◆ **AUFGABE A**
Kannst du den Teil des Berichts über die Klassenfahrt nach Berlin wiedergeben, der bei den Worten „Offensichtlich hatten wir“ beginnt und nach „am Alexanderplatz entlanggelaufen.“ aufhört, und dabei „Spree“ durch „Havel“ tauschen?

::::::

Nach einer Stunde im Reichstag durften wir mit Angeordneten aus dem Landkreis Esslingen sprechen. Meine Gruppe hatte ein Gespräch mit Matthias Gastel aus Filderstadt. Er konnte uns sehr gut erklären, was man als Abgeordneter alles macht und wie die Wochen im Wahlkreis und die Wochen im Bundestag ablaufen.

Freizeit

Offensichtlich hatten wir hiervon viel zu wenig. Das behauptet zumindest der Großteil unserer Klassenstufe. Ich hielt es für angemessen. Wir hatten jeden Abend nach dem letzten Programmpunkt (meist am späten Nachmittag/früher Abend) bis 22 Uhr Freizeit. Danach mussten wir auf unseren Zimmern sein. Unsere Freizeit war gut ausschöpfbar, da jeder ein Bus-/Bahnticket für Berlin hatte. Somit konnten wir jeden Abend beliebig in Berlin essen gehen und dabei versehentlich viel zu viel Geld ausgeben. Wir hatten auch noch Zeit, selbst Teile von Berlin zu besichtigen und gemütlich an der Spree entlang zu spazieren (und dabei versehentlich wie einer der Schüler sein Handy samt 100 Euro hineinzuwerfen. Passiert.) Ich persönlich habe jeden Abend die Freizeit voll ausgeschöpft und war an diversen Orten essen und bin oft am Alexanderplatz entlanggelaufen.

::::::

◆ **AUFGABE B**
Welche Zeilen der Auflistung enthalten die Zeichenfolge „mapping“? Zeig jede davon vollständig.

::::::

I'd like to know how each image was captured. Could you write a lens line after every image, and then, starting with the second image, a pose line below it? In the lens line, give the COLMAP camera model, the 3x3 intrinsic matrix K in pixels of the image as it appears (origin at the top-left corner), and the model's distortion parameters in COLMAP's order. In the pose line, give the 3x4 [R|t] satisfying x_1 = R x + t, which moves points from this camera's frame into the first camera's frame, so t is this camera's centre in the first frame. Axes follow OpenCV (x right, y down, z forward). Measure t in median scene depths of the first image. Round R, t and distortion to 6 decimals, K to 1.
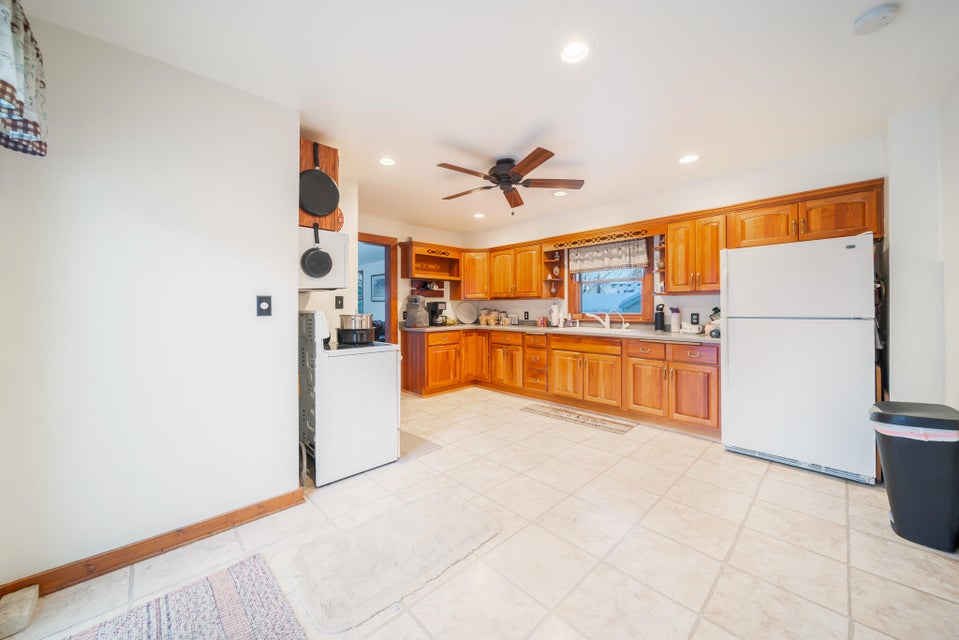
lens RADIAL K [[350.0, 0, 479.2], [0, 350.0, 309.2], [0, 0, 1]] dist [-0.000600, -0.000013]
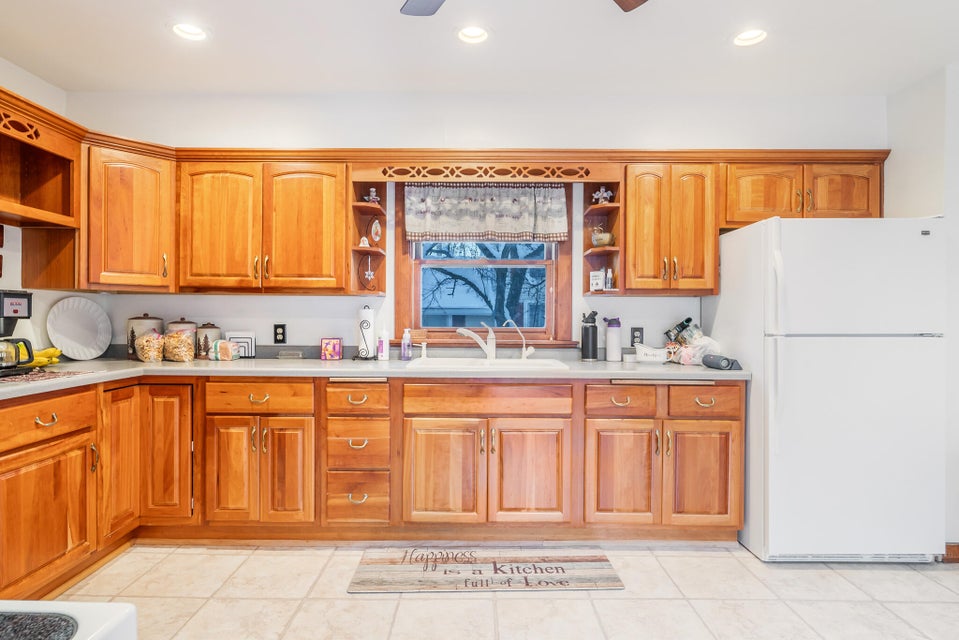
lens RADIAL K [[527.0, 0, 481.3], [0, 527.0, 323.1], [0, 0, 1]] dist [-0.000703, 0.001331]
pose [[0.700072, 0.000376, 0.714072, -0.161323], [-0.005678, 0.999971, 0.005040, 0.001062], [-0.714050, -0.007583, 0.700054, 0.461377]]
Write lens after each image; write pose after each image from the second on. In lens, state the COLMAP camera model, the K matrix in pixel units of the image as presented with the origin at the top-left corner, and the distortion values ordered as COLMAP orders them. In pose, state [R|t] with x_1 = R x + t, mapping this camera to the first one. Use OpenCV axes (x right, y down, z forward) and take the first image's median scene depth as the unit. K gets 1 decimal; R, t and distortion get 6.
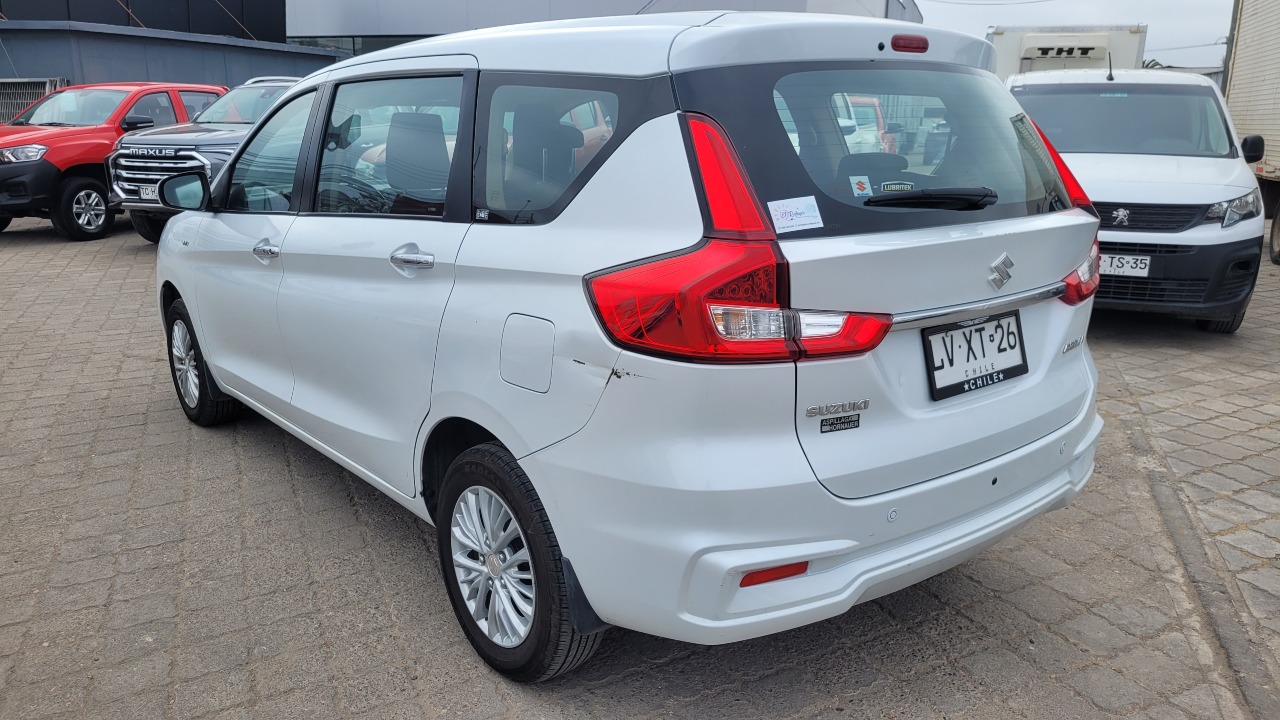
lens RADIAL K [[989.5, 0, 640.0], [0, 989.5, 360.0], [0, 0, 1]] dist [0.006873, -0.013897]
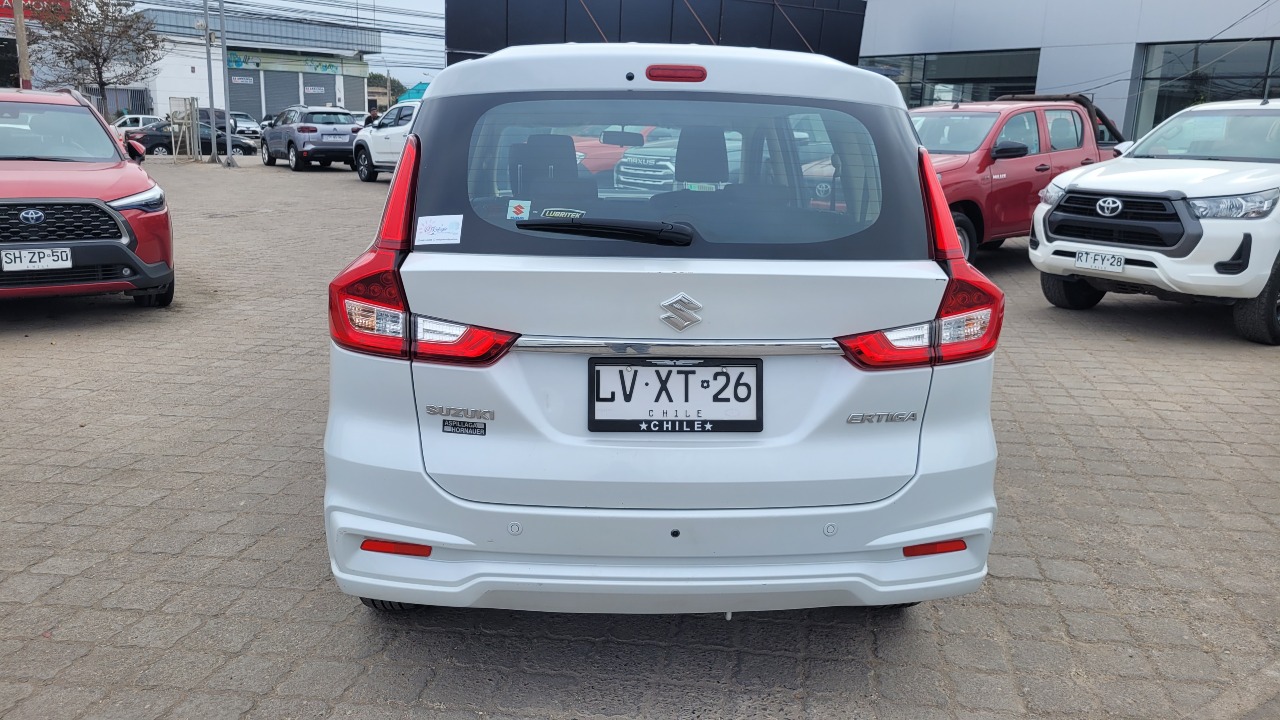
lens RADIAL K [[989.5, 0, 640.0], [0, 989.5, 360.0], [0, 0, 1]] dist [0.006873, -0.013897]
pose [[0.812451, 0.154760, -0.562115, 0.865569], [-0.165137, 0.985728, 0.032709, -0.068067], [0.559154, 0.066251, 0.826412, 0.196463]]
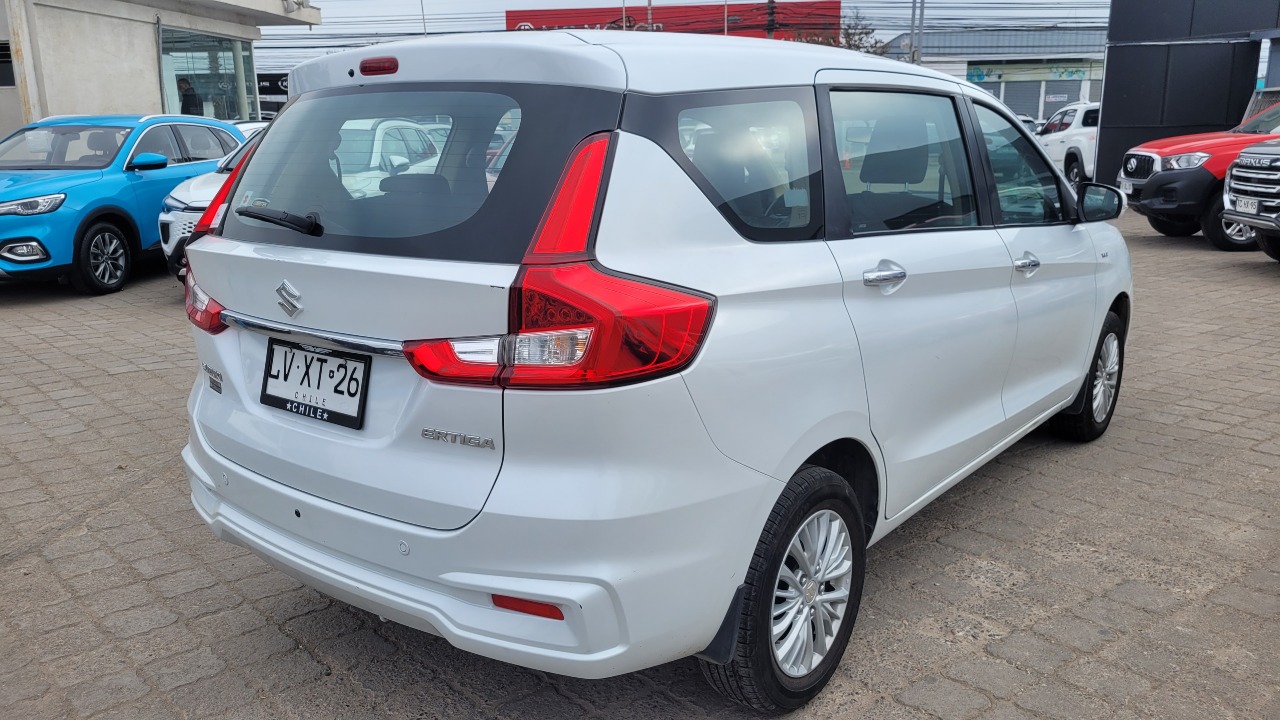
lens RADIAL K [[978.2, 0, 640.0], [0, 978.2, 360.0], [0, 0, 1]] dist [0.054056, -0.002534]
pose [[0.207220, 0.215431, -0.954279, 1.369621], [-0.220549, 0.960628, 0.168973, -0.270815], [0.953110, 0.175451, 0.246574, 1.093221]]
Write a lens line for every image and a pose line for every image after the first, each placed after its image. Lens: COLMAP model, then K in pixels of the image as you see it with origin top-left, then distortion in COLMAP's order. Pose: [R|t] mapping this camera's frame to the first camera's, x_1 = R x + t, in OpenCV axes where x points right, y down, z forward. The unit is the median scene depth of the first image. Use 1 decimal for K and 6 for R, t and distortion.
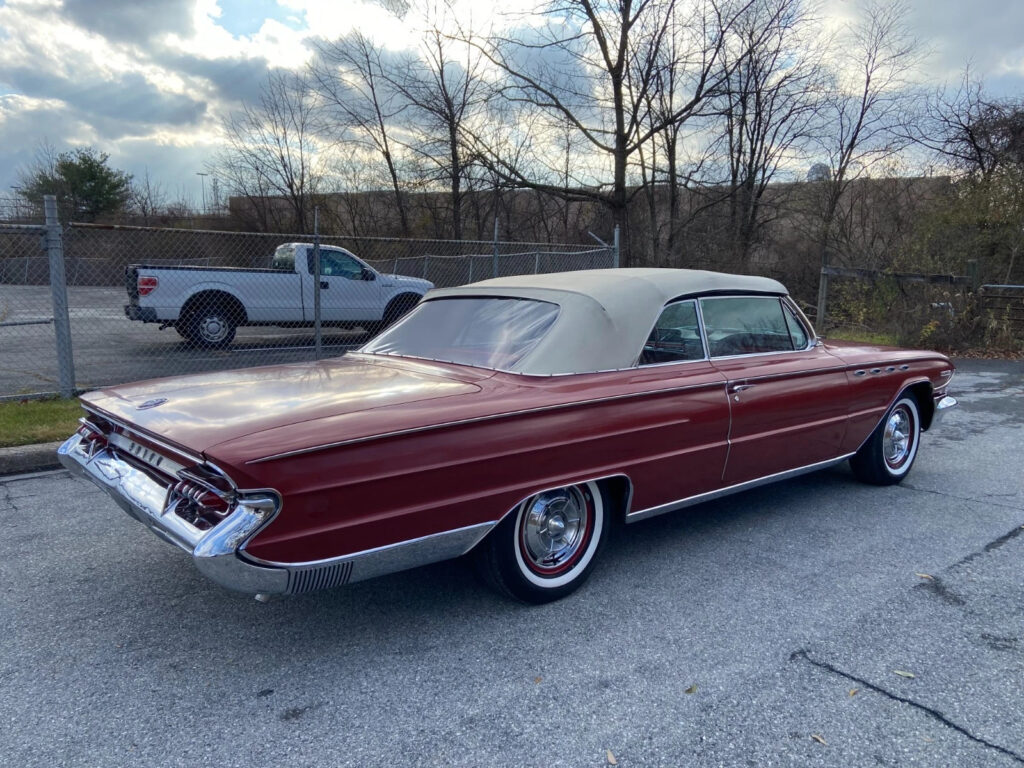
lens RADIAL K [[774.4, 0, 515.7], [0, 774.4, 386.8], [0, 0, 1]] dist [0.113607, -0.147146]
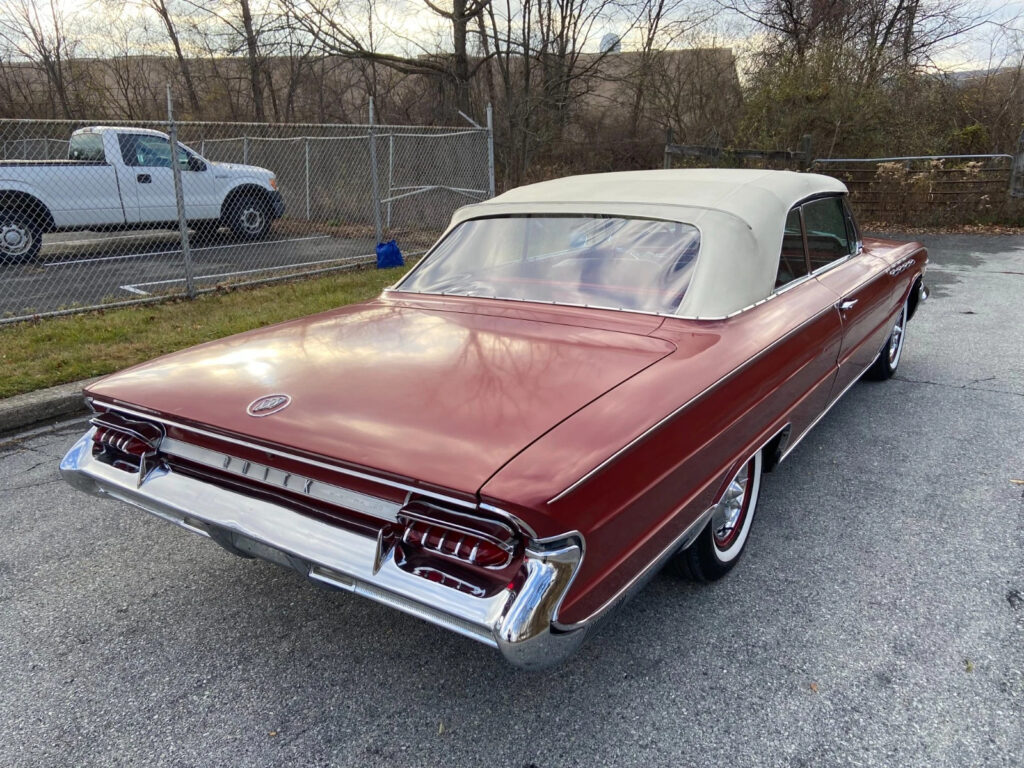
lens RADIAL K [[774.4, 0, 515.7], [0, 774.4, 386.8], [0, 0, 1]] dist [0.113607, -0.147146]
pose [[0.965868, -0.094579, 0.241149, -0.087252], [0.057549, 0.986043, 0.156230, -0.019451], [-0.252560, -0.137019, 0.957831, 0.056473]]
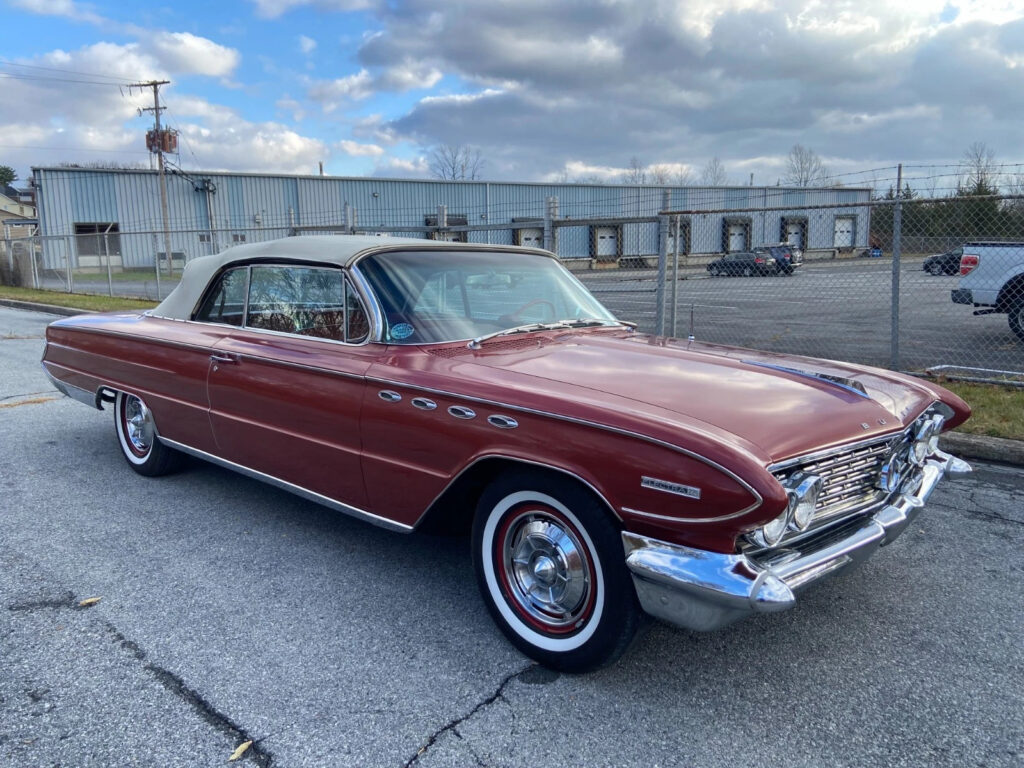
lens RADIAL K [[774.4, 0, 515.7], [0, 774.4, 386.8], [0, 0, 1]] dist [0.113607, -0.147146]
pose [[0.117221, 0.164413, -0.979402, 0.353064], [-0.145218, 0.978438, 0.146870, -0.043927], [0.982431, 0.125011, 0.138569, 0.339779]]
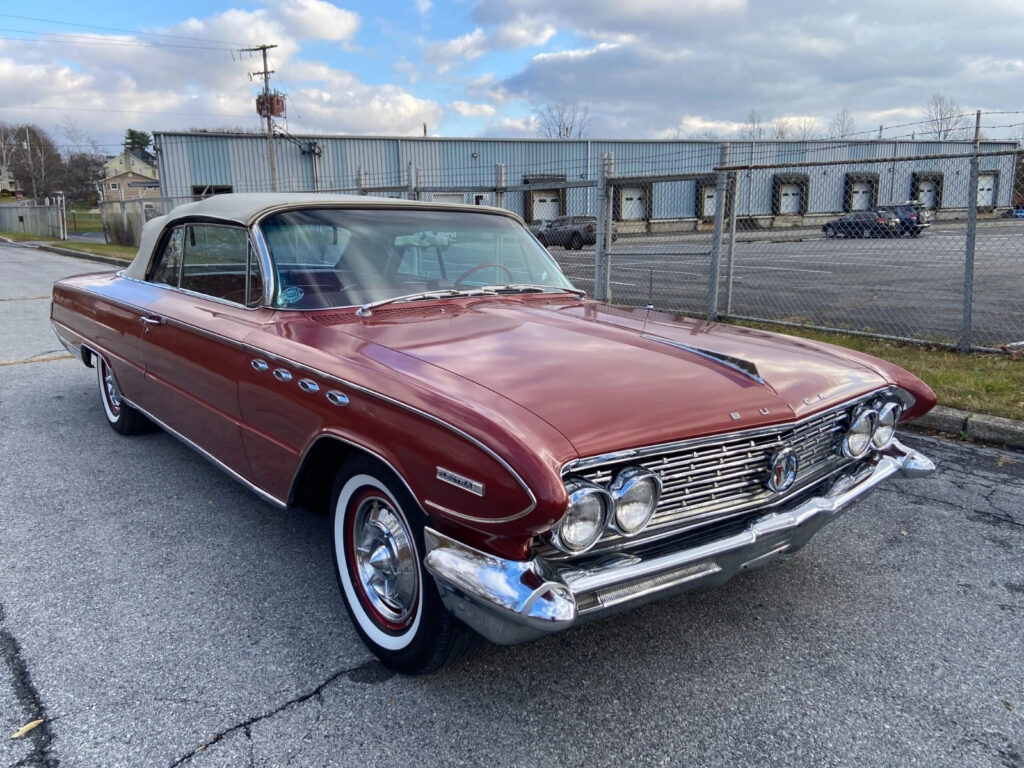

::::::

◆ **ANTWORT A**
Offensichtlich hatten wir hiervon viel zu wenig. Das behauptet zumindest der Großteil unserer Klassenstufe. Ich hielt es für angemessen. Wir hatten jeden Abend nach dem letzten Programmpunkt (meist am späten Nachmittag/früher Abend) bis 22 Uhr Freizeit. Danach mussten wir auf unseren Zimmern sein. Unsere Freizeit war gut ausschöpfbar, da jeder ein Bus-/Bahnticket für Berlin hatte. Somit konnten wir jeden Abend beliebig in Berlin essen gehen und dabei versehentlich viel zu viel Geld ausgeben. Wir hatten auch noch Zeit, selbst Teile von Berlin zu besichtigen und gemütlich an der Havel entlang zu spazieren (und dabei versehentlich wie einer der Schüler sein Handy samt 100 Euro hineinzuwerfen. Passiert.) Ich persönlich habe jeden Abend die Freizeit voll ausgeschöpft und war an diversen Orten essen und bin oft am Alexanderplatz entlanggelaufen.

◆ **ANTWORT B**
Write lens after each image; write pose after each image from the second on. In lens, state the COLMAP camera model, the K matrix in pixel units of the image as presented with the origin at the top-left corner, and the distortion values ordered as COLMAP orders them. In pose, state [R|t] with x_1 = R x + t, mapping this camera to the first one. Use OpenCV axes (x right, y down, z forward) and take the first image's median scene depth as the unit. K gets 1 decimal; R, t and distortion get 6.
Write a lens line for every image and a pose line for every image after the first, each placed after its image. Lens: COLMAP model, then K in pixels of the image as you see it with origin top-left, then distortion in COLMAP's order. Pose: [R|t] mapping this camera's frame to the first camera's, x_1 = R x + t, in OpenCV axes where x points right, y down, z forward. The unit is the median scene depth of the first image. Use 1 decimal for K and 6 for R, t and distortion.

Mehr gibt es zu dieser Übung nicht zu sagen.